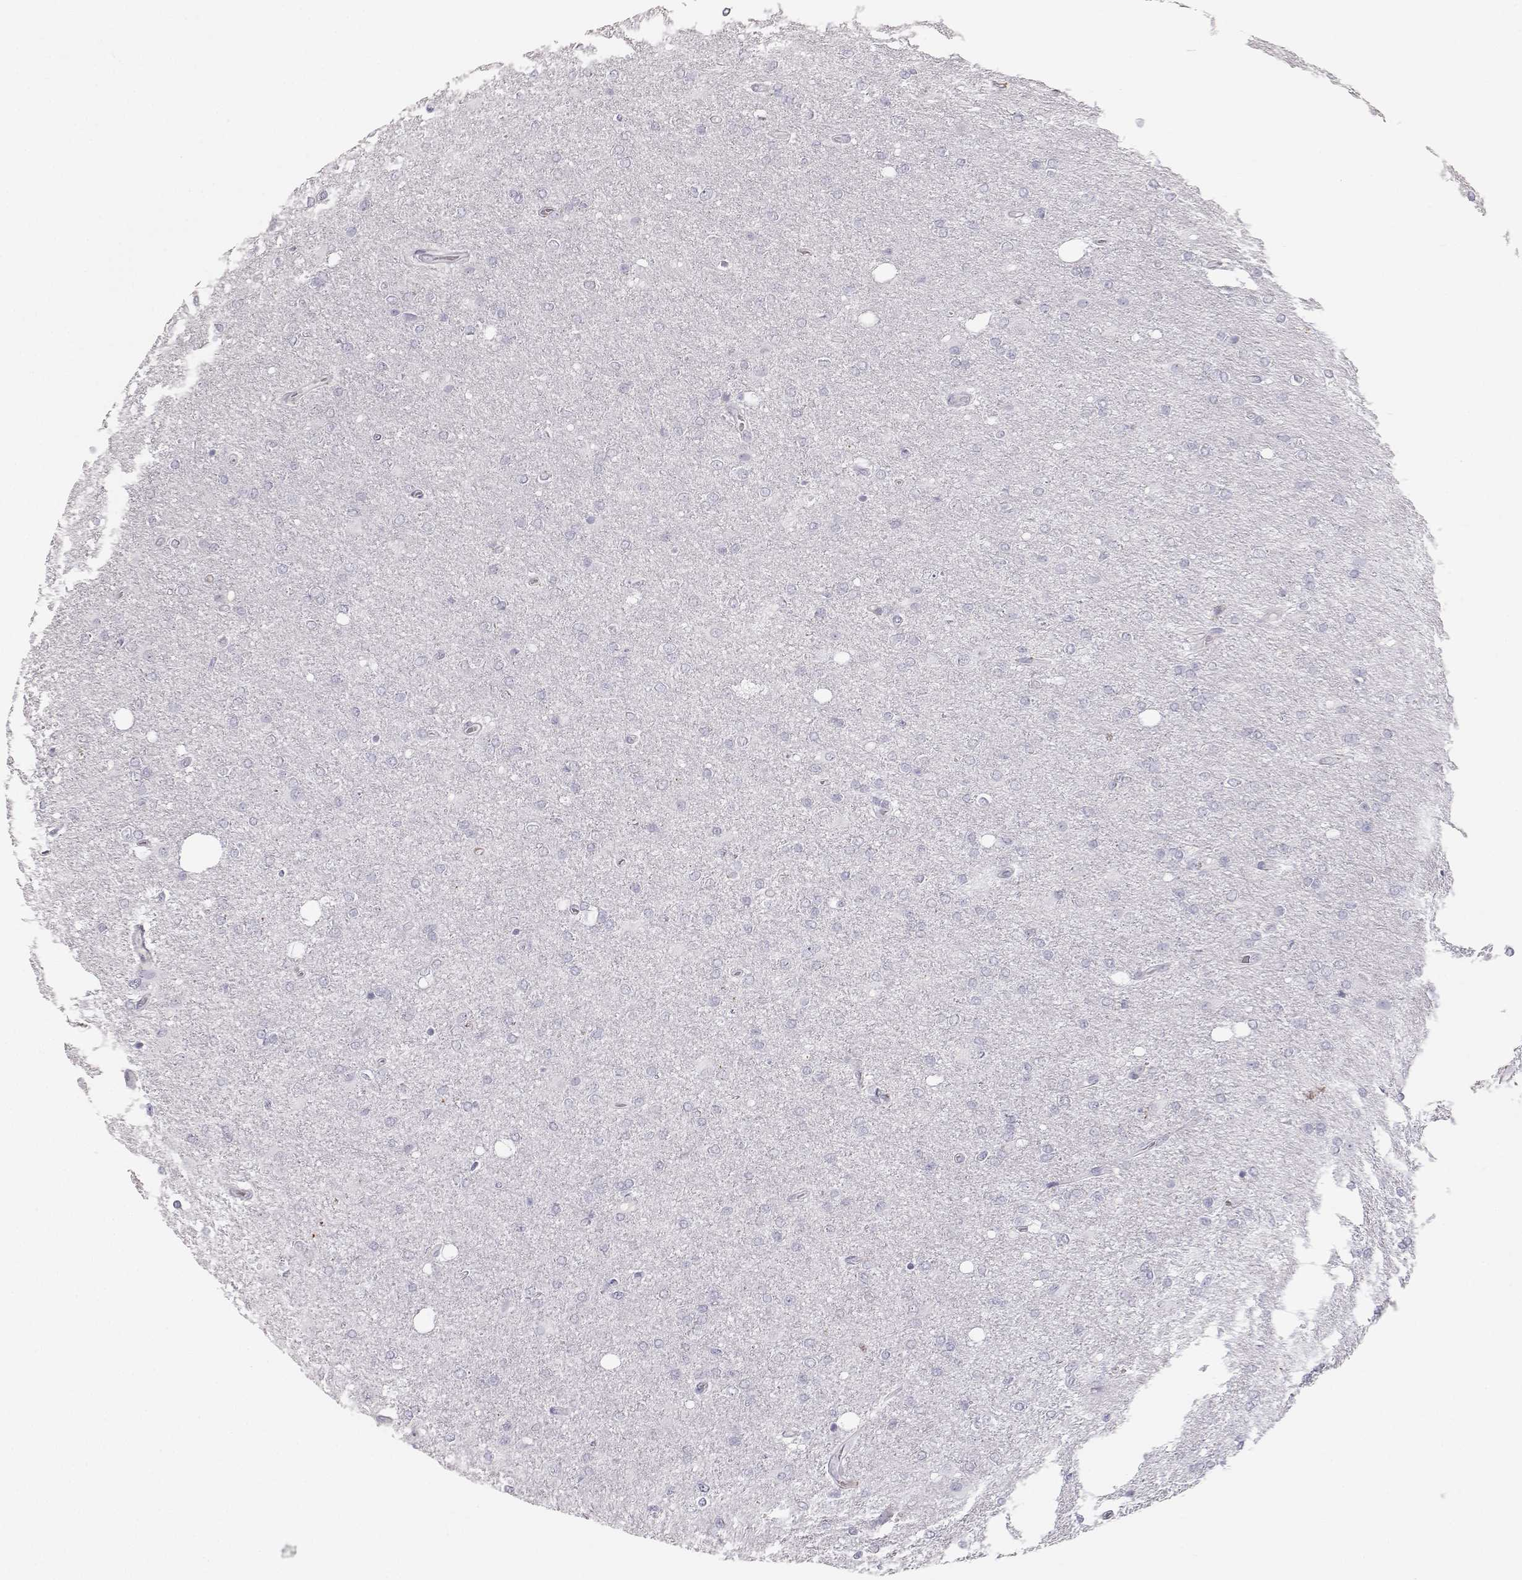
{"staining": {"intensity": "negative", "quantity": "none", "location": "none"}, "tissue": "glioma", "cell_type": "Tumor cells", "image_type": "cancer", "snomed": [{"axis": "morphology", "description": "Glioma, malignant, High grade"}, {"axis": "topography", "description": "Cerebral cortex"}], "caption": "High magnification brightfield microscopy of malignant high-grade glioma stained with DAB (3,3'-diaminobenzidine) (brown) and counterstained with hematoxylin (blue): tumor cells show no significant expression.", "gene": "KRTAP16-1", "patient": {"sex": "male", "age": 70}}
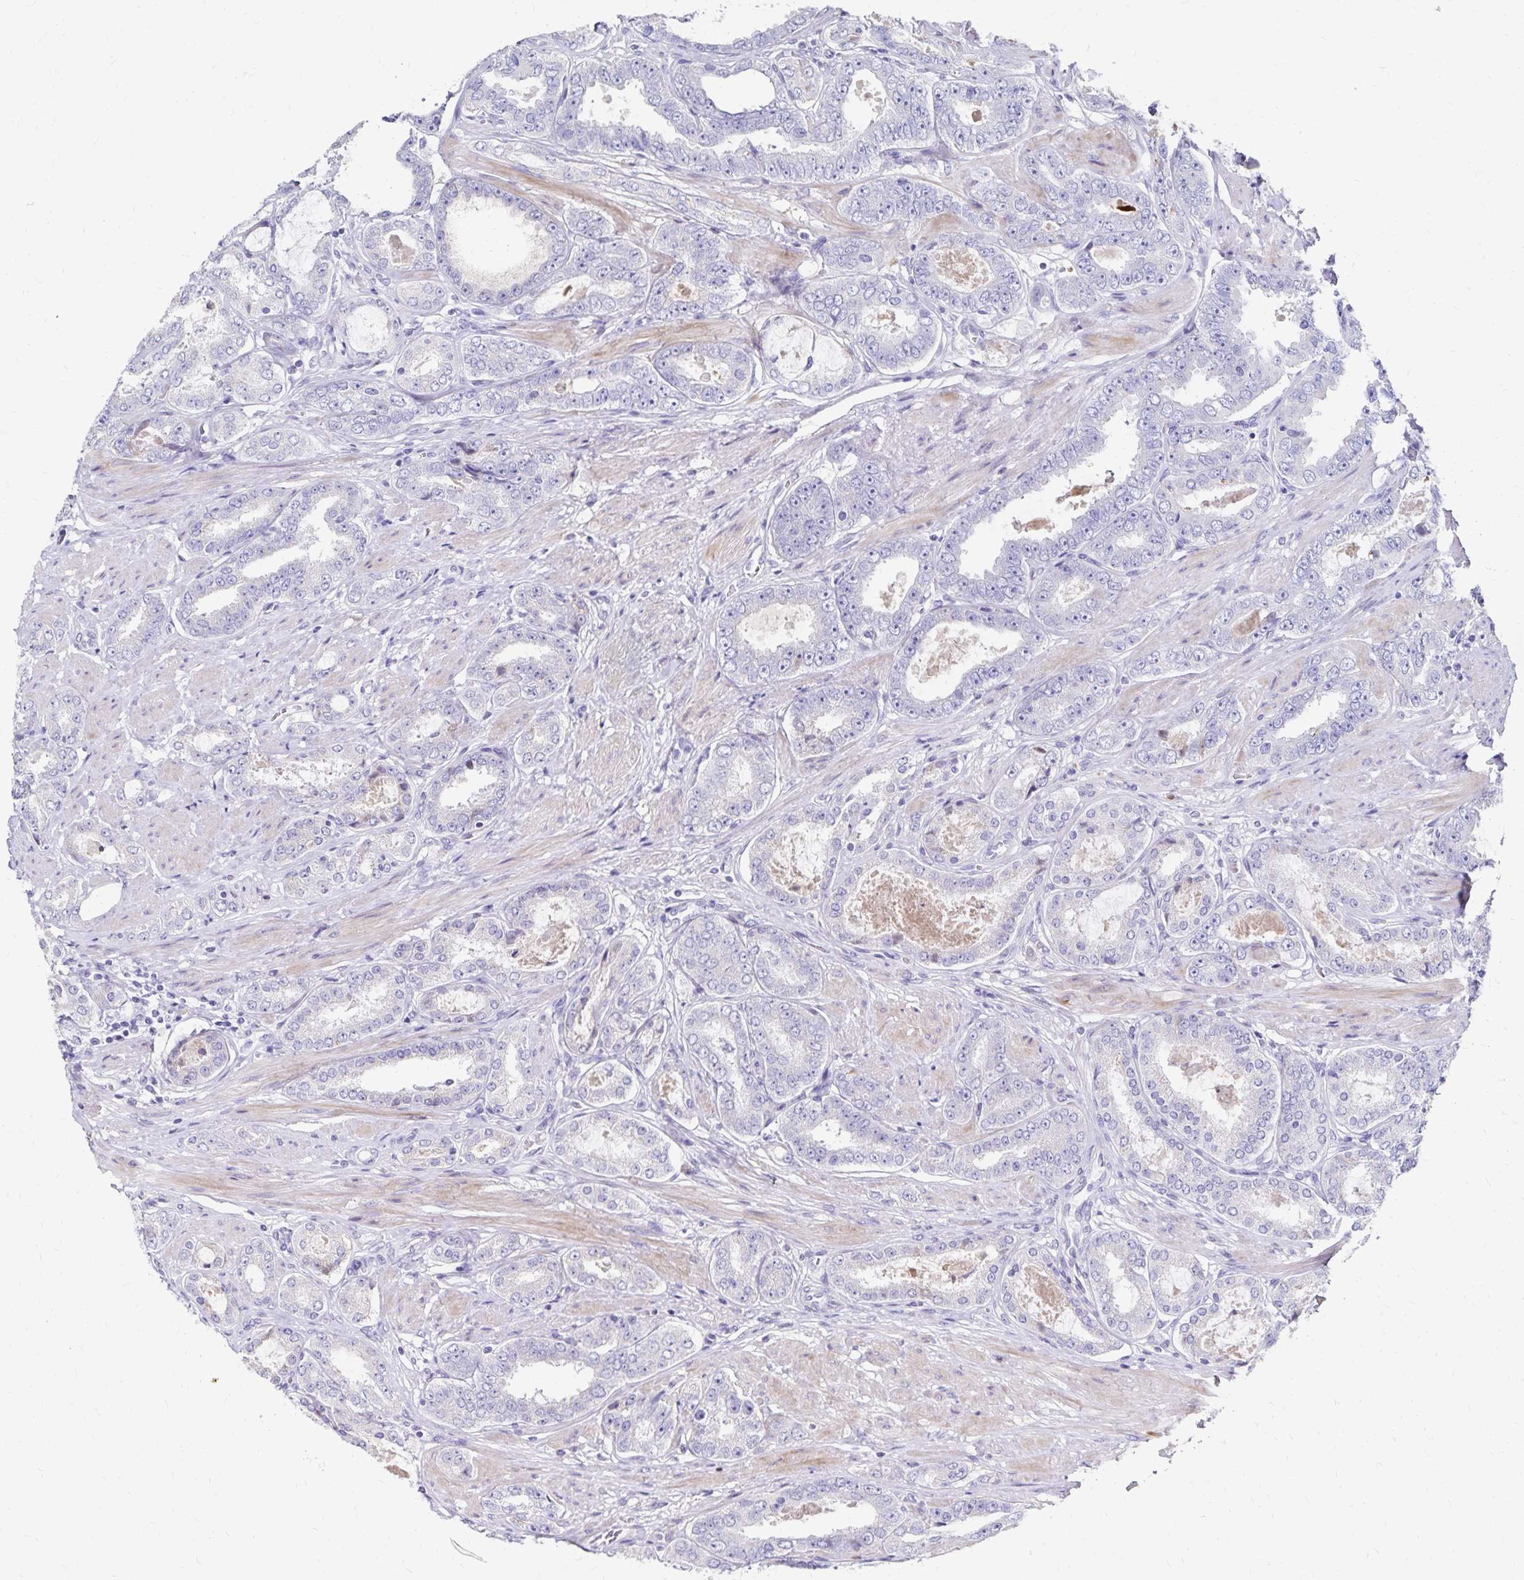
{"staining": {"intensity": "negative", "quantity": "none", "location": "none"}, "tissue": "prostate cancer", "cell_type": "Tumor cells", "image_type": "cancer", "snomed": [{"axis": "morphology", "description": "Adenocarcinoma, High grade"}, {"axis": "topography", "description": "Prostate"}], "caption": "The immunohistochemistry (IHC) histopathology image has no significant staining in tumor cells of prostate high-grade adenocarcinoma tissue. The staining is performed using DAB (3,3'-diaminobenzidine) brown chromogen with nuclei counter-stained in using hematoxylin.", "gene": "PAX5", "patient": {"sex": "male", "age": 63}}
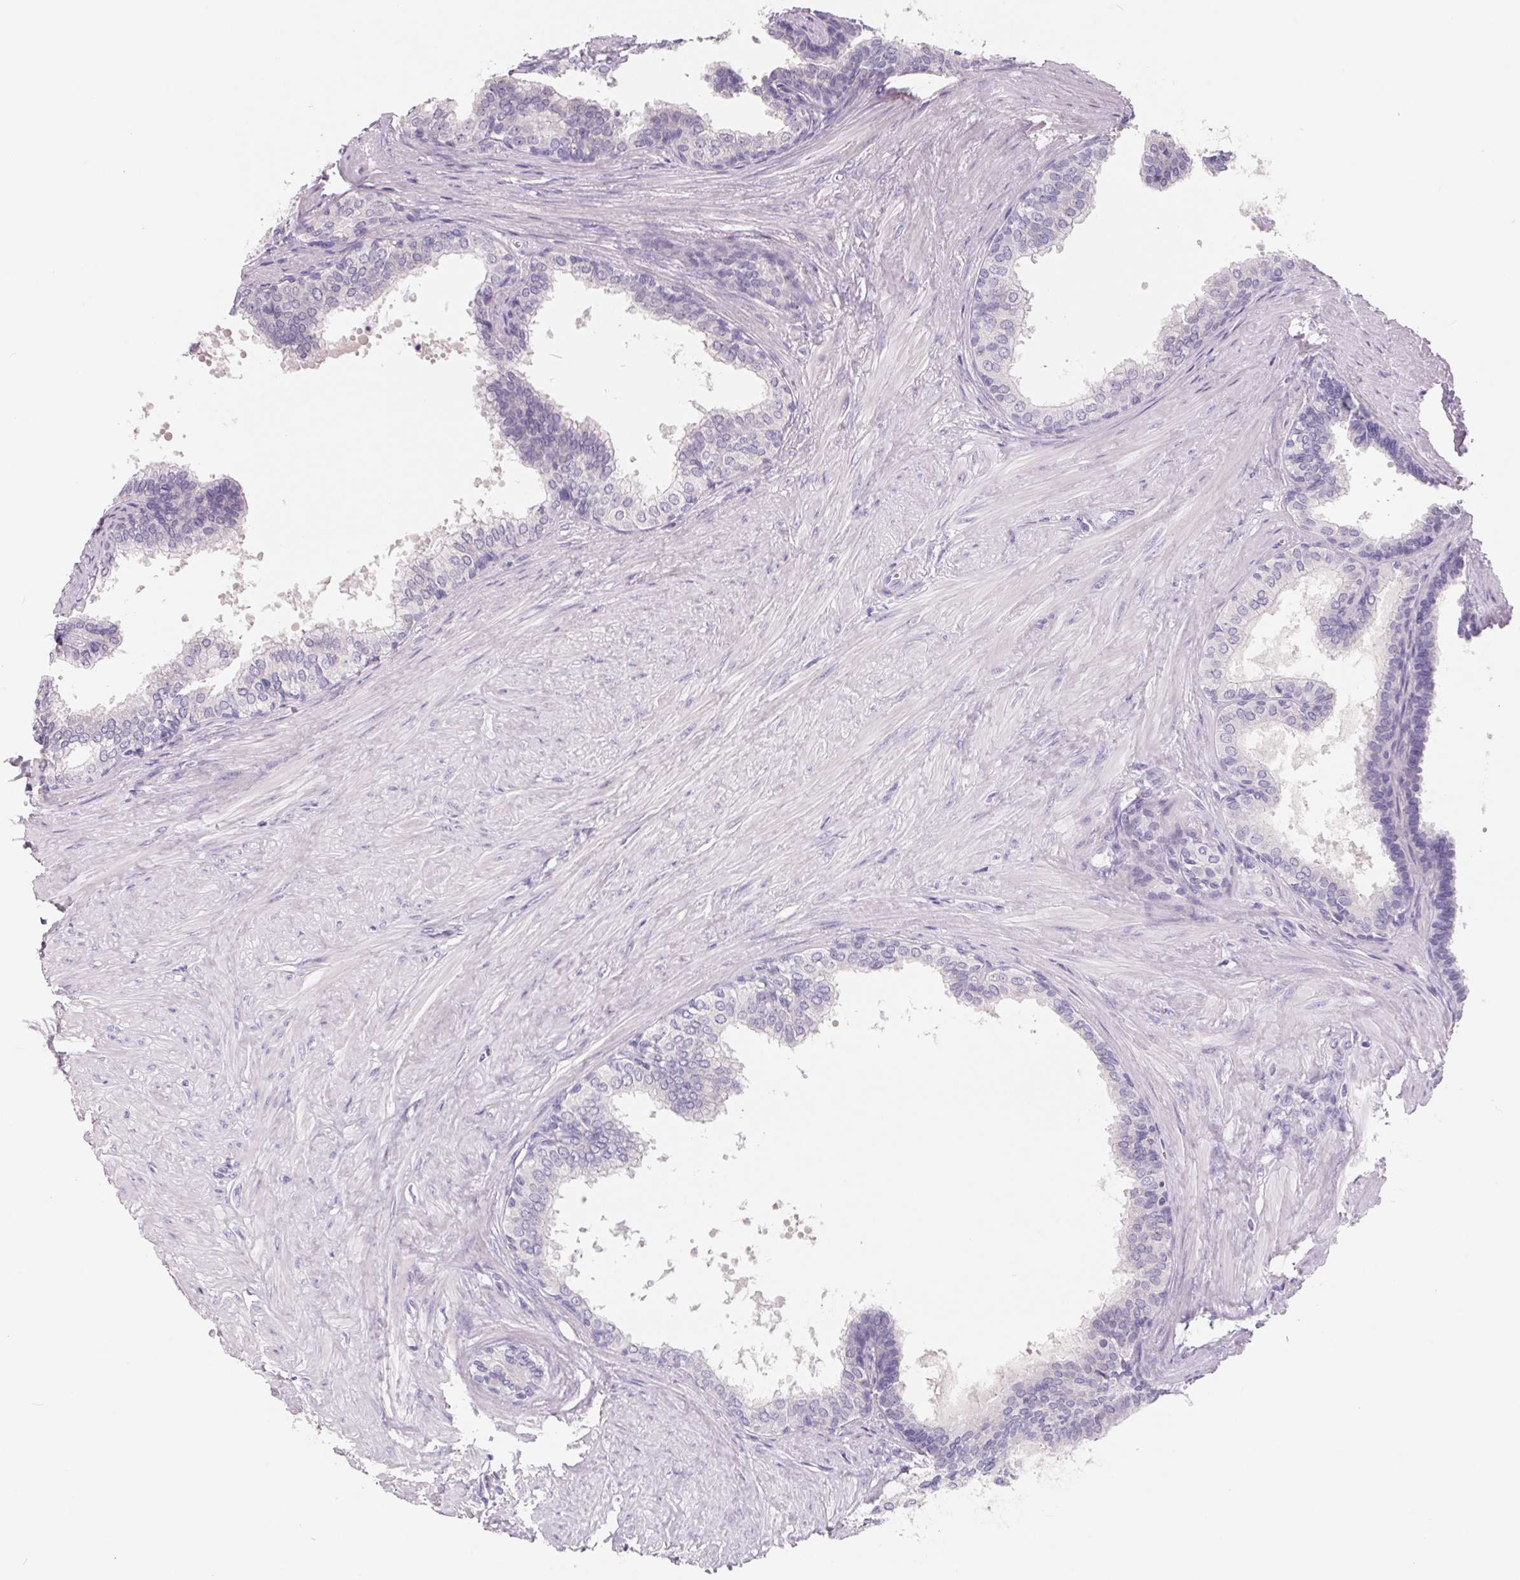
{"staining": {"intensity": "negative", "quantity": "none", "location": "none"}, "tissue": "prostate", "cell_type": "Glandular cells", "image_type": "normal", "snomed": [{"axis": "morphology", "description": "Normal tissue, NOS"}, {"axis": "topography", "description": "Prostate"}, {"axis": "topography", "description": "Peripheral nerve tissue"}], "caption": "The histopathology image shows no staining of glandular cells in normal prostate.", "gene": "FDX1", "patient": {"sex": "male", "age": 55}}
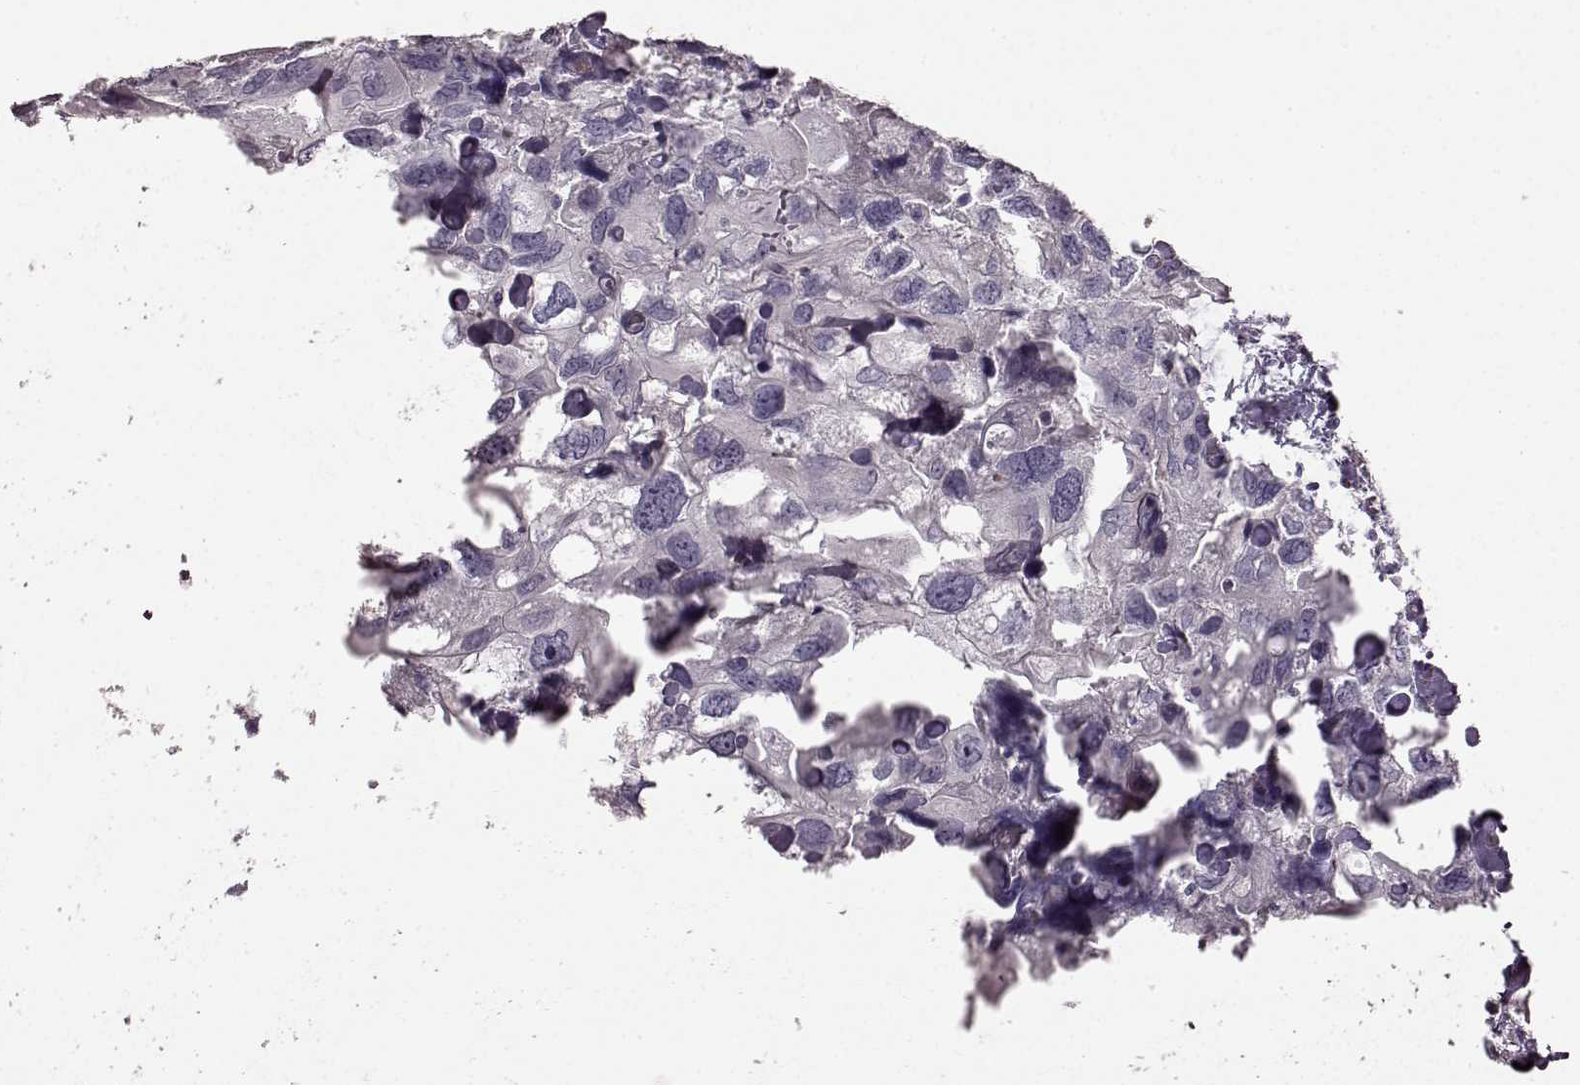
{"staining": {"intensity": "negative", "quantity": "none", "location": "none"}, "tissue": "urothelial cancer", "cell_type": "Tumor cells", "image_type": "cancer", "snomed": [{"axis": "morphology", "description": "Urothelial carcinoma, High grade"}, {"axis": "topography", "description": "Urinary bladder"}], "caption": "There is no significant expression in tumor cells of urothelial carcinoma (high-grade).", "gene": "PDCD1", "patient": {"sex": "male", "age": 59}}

YOUR INSTRUCTIONS
Note every line above where the string "with" shows up, and copy those lines.

ANSWER
{"staining": {"intensity": "negative", "quantity": "none", "location": "none"}, "tissue": "glioma", "cell_type": "Tumor cells", "image_type": "cancer", "snomed": [{"axis": "morphology", "description": "Glioma, malignant, High grade"}, {"axis": "topography", "description": "Cerebral cortex"}], "caption": "High magnification brightfield microscopy of malignant high-grade glioma stained with DAB (3,3'-diaminobenzidine) (brown) and counterstained with hematoxylin (blue): tumor cells show no significant expression.", "gene": "KRTAP16-1", "patient": {"sex": "male", "age": 70}}
{"staining": {"intensity": "negative", "quantity": "none", "location": "none"}, "tissue": "prostate cancer", "cell_type": "Tumor cells", "image_type": "cancer", "snomed": [{"axis": "morphology", "description": "Adenocarcinoma, High grade"}, {"axis": "topography", "description": "Prostate"}], "caption": "The immunohistochemistry (IHC) histopathology image has no significant staining in tumor cells of prostate high-grade adenocarcinoma tissue. The staining is performed using DAB (3,3'-diaminobenzidine) brown chromogen with nuclei counter-stained in using hematoxylin.", "gene": "PAX5", "patient": {"sex": "male", "age": 63}}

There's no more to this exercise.